Task directions:
Using the listing below, copy exactly the lines from the one containing "1 220 18.44" to the one containing "301 127 87.12", both lines included, and no others.

Data supplied:
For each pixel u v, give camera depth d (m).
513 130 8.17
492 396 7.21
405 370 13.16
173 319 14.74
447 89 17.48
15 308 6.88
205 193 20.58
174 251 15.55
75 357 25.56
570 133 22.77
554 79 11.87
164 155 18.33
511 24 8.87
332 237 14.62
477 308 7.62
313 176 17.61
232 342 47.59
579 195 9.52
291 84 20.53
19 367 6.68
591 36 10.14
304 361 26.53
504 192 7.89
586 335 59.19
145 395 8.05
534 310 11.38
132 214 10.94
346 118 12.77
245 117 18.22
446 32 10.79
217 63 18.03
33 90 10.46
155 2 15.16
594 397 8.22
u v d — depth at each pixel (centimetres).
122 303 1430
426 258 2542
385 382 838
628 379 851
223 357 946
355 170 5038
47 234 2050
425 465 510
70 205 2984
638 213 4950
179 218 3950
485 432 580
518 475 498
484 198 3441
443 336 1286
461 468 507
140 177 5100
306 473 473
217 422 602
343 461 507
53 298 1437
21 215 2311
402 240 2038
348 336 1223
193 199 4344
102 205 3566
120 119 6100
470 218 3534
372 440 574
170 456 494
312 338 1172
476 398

* * *

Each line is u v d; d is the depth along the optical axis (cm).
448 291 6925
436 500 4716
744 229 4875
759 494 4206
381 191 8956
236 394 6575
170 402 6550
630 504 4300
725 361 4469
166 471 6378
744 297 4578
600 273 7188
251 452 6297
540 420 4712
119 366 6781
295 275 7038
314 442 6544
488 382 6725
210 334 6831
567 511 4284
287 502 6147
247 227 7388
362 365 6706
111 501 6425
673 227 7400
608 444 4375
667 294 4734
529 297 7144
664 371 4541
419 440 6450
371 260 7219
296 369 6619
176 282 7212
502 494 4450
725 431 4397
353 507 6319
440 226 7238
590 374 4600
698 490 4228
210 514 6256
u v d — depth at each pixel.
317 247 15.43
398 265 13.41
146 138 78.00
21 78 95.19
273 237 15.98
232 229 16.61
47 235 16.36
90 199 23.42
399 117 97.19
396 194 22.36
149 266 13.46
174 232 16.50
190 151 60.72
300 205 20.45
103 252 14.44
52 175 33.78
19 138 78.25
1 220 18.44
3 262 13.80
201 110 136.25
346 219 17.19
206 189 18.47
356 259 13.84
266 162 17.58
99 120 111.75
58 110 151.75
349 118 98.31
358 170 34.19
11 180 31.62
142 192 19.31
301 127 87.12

Solution:
1 220 18.44
3 262 13.80
201 110 136.25
346 219 17.19
206 189 18.47
356 259 13.84
266 162 17.58
99 120 111.75
58 110 151.75
349 118 98.31
358 170 34.19
11 180 31.62
142 192 19.31
301 127 87.12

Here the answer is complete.